What killed her? “Well, technically fentanyl,” Fuller’s mother said. “But a drug company who couldn’t care less about a human life. And, apparently, a doctor who didn’t either.” Sarah’s Cherry Hill, New Jersey physician, Dr. Vivienne Matalon, had her medical license suspended over the “off-label” prescribing that resulted in the death of Sarah Fuller, but denies responsibility for her death.
Sadly, Fuller is not alone, FDA reports of adverse events and possible related complications include hundreds of deaths.
Attorney Richard Hollawell who represents the Fuller’s family, is suing everyone involved in marketing and prescribing Subsys to Sarah, and said, “This is serious stuff that we’re dealing with … People need to finally be held accountable.”
Insys has denied any responsibility and insists it shouldn’t be blamed for how doctors prescribe their products. The corporation is not currently facing criminal charges and is still selling Subsys — some $240 million worth of Subsys just last year. But the company is under investigation by various states across the country regarding how the “off-label” marketing campaign came to be the company business model..
KAPOOR ADDED TO PRIOR INSYS INDICTMENTS
Dr. Kapoor will appear in federal court in Phoenix Thursday, and will have to appear in federal court in Boston, where the indictments originated, at a later date. The indictment, unsealed today in Boston, also includes additional allegations against several former Insys executives and managers who were initially indicted in December 2016.
“In the midst of a nationwide opioid epidemic that has reached crisis proportions, Mr. Kapoor and his company stand accused of bribing doctors to overprescribe a potent opioid and committing fraud on insurance companies solely for profit,” said Acting United States Attorney William D. Weinreb of Massachusetts. “Today’s arrest and charges reflect our ongoing efforts to attack the opioid crisis from all angles. We must hold the industry and its leadership accountable.”
Subsys, a fentanyl sublingual spray from Insys Therapeutics
“As alleged, these executives created a corporate culture at Insys that utilized deception and bribery as an acceptable business practice, deceiving patients, and conspiring with doctors and insurers,” said Harold H. Shaw, Special Agent in Charge of the Federal Bureau of Investigation, Boston Field Division. “The allegations of selling a highly addictive opioid cancer pain drug to patients who did not have cancer, make them no better than street-level drug dealers.”
Brian Kelly, a lawyer for Kapoor, said, “My client is innocent and he intends to fight these charges vigorously.”

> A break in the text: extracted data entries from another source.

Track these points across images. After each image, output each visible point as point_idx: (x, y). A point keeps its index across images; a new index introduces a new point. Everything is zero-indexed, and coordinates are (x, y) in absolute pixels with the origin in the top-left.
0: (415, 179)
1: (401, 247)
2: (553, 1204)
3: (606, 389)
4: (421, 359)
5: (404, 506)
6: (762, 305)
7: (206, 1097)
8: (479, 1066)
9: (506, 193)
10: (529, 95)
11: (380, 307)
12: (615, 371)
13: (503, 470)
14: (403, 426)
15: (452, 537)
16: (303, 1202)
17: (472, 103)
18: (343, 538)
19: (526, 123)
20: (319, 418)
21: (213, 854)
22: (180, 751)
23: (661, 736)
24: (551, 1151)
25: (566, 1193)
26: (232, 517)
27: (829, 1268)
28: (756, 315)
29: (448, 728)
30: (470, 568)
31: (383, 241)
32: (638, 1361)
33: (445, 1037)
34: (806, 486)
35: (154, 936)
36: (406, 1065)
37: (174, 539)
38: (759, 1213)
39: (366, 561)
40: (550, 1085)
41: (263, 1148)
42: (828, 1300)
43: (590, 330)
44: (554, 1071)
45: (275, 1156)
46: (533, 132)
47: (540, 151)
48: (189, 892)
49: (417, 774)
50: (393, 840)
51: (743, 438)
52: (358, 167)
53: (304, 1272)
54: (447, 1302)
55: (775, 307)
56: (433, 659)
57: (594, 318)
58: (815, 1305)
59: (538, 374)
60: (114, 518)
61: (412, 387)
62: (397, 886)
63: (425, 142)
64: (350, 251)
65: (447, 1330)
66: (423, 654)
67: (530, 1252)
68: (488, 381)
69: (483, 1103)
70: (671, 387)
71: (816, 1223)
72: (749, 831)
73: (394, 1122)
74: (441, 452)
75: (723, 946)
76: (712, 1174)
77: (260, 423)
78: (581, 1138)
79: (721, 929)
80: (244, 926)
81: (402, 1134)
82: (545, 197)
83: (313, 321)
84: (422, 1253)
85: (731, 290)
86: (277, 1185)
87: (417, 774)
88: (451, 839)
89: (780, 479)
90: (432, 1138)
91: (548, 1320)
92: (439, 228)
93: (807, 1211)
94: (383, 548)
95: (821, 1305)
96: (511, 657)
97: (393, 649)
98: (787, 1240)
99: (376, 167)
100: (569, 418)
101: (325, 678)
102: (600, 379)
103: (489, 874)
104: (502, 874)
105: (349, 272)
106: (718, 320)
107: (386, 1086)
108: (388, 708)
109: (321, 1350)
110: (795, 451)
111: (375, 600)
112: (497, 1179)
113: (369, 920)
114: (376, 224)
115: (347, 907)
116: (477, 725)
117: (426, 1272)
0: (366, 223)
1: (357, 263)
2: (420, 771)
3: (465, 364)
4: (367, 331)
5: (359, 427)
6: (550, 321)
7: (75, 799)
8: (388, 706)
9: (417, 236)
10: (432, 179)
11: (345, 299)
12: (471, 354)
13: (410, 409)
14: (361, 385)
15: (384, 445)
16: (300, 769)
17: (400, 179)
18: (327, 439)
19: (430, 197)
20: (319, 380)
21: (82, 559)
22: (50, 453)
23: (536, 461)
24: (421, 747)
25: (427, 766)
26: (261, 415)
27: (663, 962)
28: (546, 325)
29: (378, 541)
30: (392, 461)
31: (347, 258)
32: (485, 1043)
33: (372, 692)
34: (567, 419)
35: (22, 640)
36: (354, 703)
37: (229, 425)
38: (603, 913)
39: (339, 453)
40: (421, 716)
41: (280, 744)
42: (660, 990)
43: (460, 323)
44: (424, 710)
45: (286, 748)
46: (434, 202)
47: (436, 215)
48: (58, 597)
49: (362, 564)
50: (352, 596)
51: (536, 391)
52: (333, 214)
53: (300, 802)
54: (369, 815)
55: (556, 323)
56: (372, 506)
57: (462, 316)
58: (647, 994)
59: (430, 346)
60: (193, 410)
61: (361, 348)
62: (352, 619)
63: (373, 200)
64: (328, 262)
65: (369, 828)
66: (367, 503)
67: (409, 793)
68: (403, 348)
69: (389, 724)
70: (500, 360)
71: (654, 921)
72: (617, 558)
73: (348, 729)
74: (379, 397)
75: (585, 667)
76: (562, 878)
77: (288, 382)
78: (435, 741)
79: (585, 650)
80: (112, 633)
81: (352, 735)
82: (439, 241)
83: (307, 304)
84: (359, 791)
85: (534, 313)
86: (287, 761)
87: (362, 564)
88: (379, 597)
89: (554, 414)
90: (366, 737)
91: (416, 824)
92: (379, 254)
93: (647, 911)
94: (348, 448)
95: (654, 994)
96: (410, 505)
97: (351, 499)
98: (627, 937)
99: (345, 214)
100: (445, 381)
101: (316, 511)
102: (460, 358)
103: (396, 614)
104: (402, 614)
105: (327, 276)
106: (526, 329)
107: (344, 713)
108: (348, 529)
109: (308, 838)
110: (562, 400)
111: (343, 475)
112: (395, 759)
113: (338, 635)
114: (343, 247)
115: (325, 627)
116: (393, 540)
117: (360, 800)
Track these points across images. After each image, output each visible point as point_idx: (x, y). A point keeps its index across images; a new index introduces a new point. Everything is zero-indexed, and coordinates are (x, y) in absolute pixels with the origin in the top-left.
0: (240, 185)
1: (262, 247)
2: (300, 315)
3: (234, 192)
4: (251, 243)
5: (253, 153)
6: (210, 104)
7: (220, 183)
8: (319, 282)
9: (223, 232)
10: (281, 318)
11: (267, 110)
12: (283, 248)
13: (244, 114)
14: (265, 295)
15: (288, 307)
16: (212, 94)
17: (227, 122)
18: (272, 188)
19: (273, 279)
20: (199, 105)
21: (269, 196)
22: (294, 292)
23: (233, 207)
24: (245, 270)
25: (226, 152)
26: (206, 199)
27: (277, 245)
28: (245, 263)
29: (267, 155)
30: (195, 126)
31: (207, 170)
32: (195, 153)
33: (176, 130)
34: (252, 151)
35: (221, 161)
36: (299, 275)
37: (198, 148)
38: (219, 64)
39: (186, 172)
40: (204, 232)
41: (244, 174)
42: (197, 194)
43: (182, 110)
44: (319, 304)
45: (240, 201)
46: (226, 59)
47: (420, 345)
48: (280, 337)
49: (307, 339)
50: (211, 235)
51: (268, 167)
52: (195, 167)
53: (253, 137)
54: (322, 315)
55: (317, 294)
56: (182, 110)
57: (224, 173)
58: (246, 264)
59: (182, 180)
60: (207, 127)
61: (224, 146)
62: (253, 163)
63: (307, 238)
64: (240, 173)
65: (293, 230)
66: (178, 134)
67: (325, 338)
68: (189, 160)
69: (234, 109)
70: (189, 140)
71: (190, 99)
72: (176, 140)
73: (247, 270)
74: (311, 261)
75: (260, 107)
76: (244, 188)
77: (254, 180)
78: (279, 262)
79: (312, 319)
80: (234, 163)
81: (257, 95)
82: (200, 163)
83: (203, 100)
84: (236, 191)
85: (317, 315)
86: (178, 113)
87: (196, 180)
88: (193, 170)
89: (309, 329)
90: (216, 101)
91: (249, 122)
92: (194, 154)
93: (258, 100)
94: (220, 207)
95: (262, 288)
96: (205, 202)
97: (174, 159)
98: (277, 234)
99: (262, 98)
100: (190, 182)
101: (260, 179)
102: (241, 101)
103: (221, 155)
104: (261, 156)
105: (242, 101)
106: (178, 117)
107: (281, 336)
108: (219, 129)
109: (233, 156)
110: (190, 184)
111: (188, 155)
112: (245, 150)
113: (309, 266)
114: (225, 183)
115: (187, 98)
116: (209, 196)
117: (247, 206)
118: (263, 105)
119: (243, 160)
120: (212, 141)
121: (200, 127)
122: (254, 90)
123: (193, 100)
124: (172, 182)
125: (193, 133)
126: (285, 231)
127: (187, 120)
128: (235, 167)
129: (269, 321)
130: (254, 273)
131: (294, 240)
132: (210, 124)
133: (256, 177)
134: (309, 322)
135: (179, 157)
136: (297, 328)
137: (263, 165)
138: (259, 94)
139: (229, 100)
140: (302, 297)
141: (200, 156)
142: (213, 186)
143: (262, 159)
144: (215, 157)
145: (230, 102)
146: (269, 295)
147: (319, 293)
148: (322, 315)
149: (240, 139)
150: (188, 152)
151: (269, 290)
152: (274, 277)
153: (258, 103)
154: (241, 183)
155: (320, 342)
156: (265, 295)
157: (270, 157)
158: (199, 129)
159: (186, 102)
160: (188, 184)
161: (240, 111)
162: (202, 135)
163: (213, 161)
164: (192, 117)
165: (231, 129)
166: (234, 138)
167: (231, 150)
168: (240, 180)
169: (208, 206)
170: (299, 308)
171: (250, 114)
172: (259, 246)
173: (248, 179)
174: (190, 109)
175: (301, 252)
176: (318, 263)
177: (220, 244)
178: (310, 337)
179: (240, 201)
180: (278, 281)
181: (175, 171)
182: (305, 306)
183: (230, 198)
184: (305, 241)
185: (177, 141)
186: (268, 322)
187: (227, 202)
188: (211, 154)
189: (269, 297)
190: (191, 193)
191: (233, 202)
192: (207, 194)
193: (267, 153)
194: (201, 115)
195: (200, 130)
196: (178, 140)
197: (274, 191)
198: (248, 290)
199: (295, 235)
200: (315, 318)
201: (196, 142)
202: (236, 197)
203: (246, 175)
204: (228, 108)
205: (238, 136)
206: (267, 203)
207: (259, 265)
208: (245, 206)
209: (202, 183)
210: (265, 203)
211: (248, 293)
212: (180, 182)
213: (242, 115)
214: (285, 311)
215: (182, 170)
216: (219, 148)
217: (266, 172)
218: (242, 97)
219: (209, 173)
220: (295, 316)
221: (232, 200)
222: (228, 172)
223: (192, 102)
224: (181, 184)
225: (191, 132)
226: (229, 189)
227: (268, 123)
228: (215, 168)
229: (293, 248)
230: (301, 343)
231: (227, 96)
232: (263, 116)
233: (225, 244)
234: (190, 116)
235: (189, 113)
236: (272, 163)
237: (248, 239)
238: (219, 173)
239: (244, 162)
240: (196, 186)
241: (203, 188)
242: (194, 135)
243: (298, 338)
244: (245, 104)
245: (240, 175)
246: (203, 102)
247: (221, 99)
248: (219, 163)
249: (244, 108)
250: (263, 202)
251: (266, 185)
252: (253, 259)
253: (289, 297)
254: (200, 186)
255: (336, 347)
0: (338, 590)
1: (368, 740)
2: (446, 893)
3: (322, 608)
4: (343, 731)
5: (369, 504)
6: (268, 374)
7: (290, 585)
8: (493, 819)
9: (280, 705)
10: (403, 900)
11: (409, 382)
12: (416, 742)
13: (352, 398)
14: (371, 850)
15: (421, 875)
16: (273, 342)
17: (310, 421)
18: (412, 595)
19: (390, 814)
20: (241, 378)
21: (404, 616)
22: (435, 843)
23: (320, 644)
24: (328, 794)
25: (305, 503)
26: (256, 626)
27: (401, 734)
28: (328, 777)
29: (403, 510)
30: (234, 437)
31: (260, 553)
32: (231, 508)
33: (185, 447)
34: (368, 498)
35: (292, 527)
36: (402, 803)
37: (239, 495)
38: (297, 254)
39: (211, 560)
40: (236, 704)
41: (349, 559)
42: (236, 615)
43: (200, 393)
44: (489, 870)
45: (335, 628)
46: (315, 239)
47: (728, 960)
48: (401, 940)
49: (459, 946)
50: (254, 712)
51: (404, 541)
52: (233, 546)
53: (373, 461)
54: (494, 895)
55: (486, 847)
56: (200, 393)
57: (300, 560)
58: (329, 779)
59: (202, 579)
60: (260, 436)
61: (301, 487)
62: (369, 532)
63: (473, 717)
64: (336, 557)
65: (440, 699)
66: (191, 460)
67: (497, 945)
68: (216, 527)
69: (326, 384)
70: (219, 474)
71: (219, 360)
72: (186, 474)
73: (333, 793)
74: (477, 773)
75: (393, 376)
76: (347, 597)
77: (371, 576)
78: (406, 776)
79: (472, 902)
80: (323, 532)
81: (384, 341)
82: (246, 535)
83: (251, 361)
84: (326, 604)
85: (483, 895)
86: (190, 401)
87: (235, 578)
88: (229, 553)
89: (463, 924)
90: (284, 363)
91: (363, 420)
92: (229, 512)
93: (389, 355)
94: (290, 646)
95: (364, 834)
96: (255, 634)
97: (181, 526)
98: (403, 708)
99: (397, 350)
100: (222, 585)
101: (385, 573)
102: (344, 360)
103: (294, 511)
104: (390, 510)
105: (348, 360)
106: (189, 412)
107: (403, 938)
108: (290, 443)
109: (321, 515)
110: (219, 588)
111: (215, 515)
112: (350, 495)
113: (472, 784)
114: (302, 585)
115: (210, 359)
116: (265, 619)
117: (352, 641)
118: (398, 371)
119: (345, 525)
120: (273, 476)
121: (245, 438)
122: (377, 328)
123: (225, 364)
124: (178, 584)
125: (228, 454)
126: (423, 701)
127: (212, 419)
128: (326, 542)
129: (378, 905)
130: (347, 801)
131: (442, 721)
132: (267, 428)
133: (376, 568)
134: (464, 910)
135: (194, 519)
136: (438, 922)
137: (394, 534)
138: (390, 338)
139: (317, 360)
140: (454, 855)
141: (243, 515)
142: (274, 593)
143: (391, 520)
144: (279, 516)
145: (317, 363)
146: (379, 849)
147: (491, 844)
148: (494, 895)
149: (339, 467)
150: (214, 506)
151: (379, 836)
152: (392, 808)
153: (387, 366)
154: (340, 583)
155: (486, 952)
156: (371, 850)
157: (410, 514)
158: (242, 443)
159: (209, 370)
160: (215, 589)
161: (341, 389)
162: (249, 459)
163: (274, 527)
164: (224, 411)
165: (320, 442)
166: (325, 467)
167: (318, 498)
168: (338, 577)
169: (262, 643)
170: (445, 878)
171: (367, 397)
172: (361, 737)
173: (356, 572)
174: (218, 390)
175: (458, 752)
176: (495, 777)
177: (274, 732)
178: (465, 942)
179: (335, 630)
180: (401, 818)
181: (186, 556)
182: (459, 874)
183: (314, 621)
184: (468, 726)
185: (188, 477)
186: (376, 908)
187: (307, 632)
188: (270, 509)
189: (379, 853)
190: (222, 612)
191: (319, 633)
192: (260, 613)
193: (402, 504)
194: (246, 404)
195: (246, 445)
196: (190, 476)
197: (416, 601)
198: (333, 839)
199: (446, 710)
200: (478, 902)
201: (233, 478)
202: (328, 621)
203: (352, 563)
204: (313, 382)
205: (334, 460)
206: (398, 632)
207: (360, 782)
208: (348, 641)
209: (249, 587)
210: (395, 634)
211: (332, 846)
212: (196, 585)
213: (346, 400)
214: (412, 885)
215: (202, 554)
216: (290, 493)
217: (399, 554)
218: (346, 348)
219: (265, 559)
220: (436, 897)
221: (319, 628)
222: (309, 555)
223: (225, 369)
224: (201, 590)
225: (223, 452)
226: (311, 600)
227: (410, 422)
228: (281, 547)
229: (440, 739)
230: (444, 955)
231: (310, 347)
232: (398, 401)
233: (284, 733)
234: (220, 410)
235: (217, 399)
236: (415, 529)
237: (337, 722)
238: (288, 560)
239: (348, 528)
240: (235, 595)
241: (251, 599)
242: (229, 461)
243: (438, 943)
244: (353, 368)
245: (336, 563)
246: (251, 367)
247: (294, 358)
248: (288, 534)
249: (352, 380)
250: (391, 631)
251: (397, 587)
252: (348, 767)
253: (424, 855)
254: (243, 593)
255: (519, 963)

In response to an early 2017 investigation, Insys stated that charges against individuals discussed in the media related to “previously disclosed investigations and litigation and Insys continues to cooperate with all relevant authorities in its ongoing investigations, including our federal investigation which began in and around December 2013.”
“We are committed to complying with laws and regulations that govern the promotion of our products and all other business practices. We continue to emphasize ethical behavior within our organization and pursue opportunities to illustrate that our company’s mission is to put patients first.”
The October 26, 2017 indictments were the first naming John Kapoor, but also include enhanced charges against the entire executive board of Insys Therapeutics, Inc. who were already facing long prison sentences and financial penalties in one of the most far reaching and aggressive US Department of Justice investigations into the root cause of the “Opioid Crisis” that is gripping all areas of the United States.